Selon la dernière étude de la DARES sur la structure des rémunérations en 2010 :

  • 83% des salariés dans les entreprises de 10 salariés ou plus du secteur privé ont perçu des primes et compléments de salaires ;
  • 12,9%, c’est la part moyenne de ces primes et compléments dans la rémunération brute de l’ensemble des salariés ;
  • 1,8%, c’est la part moyenne de la rémunération pour heures supplémentaires ou complémentaires dans la rémunération totale
  • Les primes de performance, individuelle ou collective, représentent 34 % du montant total des primes, les primes d’ancienneté en représentent 16 %  et les primes de contraintes de postes 13 %.  Les autres primes (13e mois, avantages en nature, primes de fin d’année, de vacances, exceptionnelles, etc.) représentent 37 % environ des primes versées, soit un peu plus de 5 % de la rémunération brute totale.
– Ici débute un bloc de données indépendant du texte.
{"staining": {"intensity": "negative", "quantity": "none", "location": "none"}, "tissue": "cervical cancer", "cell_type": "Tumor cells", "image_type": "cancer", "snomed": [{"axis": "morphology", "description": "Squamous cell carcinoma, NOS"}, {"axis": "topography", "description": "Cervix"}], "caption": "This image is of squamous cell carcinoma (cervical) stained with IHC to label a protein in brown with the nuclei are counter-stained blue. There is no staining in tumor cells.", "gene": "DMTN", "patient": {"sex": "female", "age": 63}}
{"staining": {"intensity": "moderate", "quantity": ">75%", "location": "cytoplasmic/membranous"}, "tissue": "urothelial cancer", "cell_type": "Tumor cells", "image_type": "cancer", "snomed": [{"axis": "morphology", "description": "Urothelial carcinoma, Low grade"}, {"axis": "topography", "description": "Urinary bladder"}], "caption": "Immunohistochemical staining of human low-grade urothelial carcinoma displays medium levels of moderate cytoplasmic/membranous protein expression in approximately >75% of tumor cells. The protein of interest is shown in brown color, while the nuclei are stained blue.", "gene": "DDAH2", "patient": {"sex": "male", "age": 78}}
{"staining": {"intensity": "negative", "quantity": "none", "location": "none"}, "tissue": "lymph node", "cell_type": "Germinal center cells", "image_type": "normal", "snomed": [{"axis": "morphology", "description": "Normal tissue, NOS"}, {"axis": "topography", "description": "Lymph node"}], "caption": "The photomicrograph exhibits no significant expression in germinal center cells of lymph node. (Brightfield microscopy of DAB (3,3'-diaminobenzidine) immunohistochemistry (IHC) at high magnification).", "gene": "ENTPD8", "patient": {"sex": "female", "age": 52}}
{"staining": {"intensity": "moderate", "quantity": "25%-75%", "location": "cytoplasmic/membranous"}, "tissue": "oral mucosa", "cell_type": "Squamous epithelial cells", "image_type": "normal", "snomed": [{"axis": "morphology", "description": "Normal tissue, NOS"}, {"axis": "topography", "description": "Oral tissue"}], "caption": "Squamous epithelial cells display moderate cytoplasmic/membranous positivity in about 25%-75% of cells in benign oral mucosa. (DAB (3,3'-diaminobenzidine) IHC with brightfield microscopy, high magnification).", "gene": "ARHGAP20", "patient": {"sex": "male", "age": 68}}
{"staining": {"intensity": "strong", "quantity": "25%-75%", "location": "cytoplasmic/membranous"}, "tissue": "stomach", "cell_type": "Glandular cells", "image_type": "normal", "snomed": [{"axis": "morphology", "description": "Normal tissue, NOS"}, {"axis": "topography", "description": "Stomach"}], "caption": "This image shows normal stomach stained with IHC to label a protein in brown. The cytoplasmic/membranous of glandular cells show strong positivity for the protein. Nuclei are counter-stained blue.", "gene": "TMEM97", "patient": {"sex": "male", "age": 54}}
Zoom sur les primes d’épargne salariale (participation, intéressement, abondement) :

  • Près de la moitié des salariés (soit 48,7%) des entreprises de 10 salariés et plus du secteur privé auraient touché une prime d’épargne salariale en 2010.
  • Le surcroît de rémunération dû à la participation, l’intéressement et l’abondement à des plans d’épargne s’élève en moyenne à 6,9 % de la masse salariale des salariés qui en sont bénéficiaires.

C’est intéressant de constater que les primes d’épargne salariale représentent plus de la moitié des primes (dans leur ensemble) distribuées en 2010, soit  53%.

Il sera cependant  aussi intéressant de suivre ces chiffres dans le temps notamment pour voir un éventuel impact de la hausse du forfait social.